# need someone to clean some bottles



## delawarejackd (Aug 7, 2011)

I am willing to pay money to any body willing to clean a few bottles for me any help thank you


----------



## woody (Aug 7, 2011)

Do you mean clean the bottles or to have them tumbled???


----------



## delawarejackd (Aug 7, 2011)

Really not sure what tumbling takes away I know I just have bottles that do not look well to be displayed


----------



## soda bottle (Aug 7, 2011)

Some bottles may not need to be tumbled which Would consist of maybe running some copper shot with bar keepers friend or a similar method to get the dirt and muck out, however certain bottles that have been in the ground for long periods of time have what some call sickness.  These bottles would need to be polished and when they are real bad they will need a cutter on them then polished.  

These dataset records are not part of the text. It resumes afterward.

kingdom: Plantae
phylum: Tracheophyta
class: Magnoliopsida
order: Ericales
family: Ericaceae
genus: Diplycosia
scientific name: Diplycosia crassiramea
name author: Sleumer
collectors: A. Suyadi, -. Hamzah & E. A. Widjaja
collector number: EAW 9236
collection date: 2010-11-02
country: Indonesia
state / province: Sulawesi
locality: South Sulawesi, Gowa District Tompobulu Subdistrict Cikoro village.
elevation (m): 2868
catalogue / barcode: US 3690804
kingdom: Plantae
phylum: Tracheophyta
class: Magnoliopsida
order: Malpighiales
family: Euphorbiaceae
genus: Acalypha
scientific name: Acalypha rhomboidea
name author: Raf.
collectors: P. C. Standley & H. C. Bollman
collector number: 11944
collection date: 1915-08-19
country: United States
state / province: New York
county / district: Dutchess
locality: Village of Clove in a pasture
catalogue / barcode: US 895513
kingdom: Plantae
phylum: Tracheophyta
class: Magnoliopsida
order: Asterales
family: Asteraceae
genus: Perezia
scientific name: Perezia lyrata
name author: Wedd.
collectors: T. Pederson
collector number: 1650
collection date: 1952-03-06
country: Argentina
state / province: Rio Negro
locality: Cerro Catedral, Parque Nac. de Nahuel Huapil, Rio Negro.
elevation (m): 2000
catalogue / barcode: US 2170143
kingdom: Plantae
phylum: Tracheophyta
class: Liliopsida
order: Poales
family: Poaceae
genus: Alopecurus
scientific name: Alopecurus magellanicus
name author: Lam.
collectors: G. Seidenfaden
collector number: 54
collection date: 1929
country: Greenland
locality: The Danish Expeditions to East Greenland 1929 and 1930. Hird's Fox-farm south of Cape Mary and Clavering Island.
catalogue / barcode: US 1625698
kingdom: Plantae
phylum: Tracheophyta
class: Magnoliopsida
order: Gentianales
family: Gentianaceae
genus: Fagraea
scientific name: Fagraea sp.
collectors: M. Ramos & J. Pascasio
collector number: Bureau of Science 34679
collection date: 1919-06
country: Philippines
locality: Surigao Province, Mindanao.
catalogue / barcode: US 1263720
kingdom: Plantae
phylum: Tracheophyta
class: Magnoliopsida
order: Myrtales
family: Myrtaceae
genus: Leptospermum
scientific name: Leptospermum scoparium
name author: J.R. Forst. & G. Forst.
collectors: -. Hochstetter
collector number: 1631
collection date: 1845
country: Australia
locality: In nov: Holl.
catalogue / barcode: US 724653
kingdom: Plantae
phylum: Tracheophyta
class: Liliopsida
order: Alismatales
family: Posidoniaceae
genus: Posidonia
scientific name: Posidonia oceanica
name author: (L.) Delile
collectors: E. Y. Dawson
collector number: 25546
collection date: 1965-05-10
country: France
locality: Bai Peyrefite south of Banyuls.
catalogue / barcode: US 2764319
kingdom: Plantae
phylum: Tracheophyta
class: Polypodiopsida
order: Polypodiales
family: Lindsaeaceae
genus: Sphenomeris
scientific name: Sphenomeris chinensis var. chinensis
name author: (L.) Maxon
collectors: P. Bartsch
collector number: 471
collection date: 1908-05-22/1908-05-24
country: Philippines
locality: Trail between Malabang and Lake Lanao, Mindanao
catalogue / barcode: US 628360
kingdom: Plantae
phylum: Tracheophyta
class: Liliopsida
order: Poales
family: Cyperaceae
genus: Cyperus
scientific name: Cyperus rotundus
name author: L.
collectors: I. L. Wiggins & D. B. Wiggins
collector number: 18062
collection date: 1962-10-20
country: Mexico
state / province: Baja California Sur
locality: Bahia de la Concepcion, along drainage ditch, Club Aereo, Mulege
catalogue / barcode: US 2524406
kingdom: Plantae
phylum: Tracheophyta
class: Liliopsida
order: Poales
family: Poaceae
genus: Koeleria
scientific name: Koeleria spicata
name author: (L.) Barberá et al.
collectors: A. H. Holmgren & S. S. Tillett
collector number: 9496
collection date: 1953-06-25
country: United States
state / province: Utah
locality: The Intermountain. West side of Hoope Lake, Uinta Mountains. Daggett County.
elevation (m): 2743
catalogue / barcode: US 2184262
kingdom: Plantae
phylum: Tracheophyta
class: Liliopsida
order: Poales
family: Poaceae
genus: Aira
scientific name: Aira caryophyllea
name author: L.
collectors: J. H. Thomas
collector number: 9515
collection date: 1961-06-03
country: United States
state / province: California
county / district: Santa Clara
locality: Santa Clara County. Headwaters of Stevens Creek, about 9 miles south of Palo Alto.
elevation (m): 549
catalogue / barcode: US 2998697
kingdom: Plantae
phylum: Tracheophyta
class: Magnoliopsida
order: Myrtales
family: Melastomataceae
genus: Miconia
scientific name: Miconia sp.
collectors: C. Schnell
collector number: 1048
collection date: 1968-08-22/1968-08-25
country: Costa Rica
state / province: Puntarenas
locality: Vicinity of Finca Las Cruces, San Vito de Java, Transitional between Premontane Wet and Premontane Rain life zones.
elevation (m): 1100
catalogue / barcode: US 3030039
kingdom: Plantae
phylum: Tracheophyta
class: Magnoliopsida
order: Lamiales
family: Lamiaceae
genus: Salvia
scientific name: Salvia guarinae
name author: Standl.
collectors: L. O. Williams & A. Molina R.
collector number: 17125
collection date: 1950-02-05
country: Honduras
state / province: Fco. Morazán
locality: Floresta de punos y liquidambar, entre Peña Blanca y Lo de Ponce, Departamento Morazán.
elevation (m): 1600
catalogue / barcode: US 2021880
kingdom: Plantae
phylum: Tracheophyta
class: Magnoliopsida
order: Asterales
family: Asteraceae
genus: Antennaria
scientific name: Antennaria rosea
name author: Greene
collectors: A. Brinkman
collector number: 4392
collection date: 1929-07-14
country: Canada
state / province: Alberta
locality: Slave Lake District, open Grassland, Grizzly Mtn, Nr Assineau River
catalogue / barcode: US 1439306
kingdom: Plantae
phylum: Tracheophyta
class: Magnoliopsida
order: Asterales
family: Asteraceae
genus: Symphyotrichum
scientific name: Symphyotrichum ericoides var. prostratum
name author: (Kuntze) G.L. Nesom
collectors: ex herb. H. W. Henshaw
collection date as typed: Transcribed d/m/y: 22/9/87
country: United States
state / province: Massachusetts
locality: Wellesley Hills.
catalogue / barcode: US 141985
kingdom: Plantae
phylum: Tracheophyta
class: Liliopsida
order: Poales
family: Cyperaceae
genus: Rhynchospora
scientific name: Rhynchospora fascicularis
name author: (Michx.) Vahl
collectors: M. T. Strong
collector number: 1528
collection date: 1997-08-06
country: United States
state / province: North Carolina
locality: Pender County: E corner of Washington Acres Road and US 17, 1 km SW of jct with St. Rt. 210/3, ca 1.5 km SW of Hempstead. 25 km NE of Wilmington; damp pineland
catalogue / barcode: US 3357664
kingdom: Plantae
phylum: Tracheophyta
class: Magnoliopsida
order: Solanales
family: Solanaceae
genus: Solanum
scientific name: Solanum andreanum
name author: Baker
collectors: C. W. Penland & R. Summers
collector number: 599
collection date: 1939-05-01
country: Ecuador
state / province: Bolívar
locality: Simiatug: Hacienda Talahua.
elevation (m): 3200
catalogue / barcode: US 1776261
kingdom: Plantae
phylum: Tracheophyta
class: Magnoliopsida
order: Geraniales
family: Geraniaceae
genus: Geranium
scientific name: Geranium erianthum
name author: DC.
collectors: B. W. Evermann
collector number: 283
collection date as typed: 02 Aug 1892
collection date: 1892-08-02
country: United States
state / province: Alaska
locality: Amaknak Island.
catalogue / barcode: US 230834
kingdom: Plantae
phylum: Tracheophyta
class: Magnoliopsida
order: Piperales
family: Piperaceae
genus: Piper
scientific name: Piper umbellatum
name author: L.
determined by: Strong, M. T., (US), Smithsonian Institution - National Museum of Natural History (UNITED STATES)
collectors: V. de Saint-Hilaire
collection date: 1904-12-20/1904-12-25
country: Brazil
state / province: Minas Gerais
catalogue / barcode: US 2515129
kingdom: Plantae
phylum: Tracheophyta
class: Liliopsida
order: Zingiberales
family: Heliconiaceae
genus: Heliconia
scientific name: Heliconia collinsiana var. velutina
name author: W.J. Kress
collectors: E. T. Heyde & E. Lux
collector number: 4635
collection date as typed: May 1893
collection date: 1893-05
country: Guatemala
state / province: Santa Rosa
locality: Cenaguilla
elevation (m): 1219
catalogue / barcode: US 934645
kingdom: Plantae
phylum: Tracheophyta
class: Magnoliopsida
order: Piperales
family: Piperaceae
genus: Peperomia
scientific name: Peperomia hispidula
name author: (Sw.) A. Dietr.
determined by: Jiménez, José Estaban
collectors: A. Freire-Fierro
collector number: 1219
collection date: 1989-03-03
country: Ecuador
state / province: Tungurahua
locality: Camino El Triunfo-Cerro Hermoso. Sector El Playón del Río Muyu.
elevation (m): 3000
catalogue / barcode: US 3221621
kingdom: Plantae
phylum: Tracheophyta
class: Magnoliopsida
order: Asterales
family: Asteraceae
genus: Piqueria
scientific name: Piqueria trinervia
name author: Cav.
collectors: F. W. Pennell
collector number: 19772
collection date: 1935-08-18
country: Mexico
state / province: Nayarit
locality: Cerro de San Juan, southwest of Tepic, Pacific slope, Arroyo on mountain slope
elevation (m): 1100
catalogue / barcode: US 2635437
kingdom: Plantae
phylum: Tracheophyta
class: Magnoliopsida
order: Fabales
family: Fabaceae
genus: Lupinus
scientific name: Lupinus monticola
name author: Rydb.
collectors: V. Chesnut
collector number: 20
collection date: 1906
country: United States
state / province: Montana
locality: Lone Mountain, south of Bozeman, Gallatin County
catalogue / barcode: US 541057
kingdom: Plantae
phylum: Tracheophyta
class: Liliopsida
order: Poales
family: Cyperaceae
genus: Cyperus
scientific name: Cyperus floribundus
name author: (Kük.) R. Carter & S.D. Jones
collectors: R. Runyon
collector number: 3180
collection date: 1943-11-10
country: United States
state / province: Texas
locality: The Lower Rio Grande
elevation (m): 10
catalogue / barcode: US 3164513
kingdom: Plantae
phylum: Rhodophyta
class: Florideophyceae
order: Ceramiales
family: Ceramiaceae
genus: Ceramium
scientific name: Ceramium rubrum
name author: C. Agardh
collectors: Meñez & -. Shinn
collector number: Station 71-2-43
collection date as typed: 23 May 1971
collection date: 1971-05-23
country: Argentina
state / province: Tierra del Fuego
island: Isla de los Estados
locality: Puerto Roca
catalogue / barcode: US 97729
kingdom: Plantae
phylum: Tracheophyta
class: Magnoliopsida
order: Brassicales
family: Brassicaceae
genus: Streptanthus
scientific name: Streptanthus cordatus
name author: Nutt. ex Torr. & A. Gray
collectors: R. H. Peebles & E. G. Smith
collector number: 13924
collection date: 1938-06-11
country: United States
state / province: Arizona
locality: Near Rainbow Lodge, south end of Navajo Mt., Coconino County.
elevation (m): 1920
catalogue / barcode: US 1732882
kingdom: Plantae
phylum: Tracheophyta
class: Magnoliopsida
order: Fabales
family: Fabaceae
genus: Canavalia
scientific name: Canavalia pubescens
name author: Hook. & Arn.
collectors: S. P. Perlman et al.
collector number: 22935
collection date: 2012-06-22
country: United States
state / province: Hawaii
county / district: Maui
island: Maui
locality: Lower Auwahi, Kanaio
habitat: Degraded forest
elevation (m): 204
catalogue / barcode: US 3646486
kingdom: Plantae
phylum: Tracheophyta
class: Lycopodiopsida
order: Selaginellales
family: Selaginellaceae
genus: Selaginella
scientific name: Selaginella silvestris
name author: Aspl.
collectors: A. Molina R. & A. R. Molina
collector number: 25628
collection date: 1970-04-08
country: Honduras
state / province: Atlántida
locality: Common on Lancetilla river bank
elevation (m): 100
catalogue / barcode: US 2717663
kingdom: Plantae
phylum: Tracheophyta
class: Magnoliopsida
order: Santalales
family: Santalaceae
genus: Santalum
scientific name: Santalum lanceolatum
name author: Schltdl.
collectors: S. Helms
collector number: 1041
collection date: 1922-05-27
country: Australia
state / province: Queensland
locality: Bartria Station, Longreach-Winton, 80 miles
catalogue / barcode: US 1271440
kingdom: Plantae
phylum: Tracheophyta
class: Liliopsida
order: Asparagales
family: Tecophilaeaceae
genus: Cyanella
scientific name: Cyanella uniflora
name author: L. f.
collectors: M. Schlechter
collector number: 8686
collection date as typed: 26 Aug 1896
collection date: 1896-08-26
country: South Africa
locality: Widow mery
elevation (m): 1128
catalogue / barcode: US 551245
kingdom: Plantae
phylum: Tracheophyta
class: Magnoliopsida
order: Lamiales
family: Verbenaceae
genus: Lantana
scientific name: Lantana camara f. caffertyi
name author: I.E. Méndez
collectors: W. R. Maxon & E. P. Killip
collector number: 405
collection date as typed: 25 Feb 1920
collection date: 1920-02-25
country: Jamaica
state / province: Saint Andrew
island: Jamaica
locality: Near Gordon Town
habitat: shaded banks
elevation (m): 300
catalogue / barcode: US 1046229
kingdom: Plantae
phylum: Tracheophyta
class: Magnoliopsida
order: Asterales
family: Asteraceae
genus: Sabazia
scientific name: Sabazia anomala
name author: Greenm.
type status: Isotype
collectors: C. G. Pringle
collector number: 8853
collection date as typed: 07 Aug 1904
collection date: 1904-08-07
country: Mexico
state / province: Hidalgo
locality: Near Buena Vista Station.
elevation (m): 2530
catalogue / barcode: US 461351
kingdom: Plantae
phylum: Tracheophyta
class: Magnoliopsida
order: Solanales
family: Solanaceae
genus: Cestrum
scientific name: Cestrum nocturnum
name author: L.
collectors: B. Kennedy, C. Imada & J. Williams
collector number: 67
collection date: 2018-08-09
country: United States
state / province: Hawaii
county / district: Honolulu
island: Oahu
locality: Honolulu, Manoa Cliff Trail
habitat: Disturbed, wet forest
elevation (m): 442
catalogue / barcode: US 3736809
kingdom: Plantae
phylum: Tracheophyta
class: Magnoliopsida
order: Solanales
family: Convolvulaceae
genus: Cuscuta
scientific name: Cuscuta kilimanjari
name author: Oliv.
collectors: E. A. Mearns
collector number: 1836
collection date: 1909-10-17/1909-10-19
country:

 The problem is some bottles are not worth the tumbling process.  It will cost you 15 to 25 dollars maybe more to get them done and sometimes its better just to buy a nicer example down the road. Hope this helps.


----------



## delawarejackd (Aug 7, 2011)

Yes it does but the bottles I have I would pay that amount if needed to clean the ones I have


----------



## surfaceone (Aug 8, 2011)

Hey Tim,
try the chuckles method


----------



## redbeardrelics (Aug 9, 2011)

Where are you located? If you are in Delaware, I am not too far away, over in Centreville, MD, and I could help you out with them.
 Chris


----------



## delawarejackd (Aug 12, 2011)

I have tried it but it might need a little turf job

 I live in lower Delaware where is centerville at


----------



## redbeardrelics (Aug 14, 2011)

I am at most an hour away from the southernmost end of Delaware. I will leave you a PM (private message) on this website with my contact info. I will be traveling through south Delaware, back and forth to Ocean City later this week, and maybe we can meet up then. Planning on being through there on Wednesday and Friday mornings.
 Chris


----------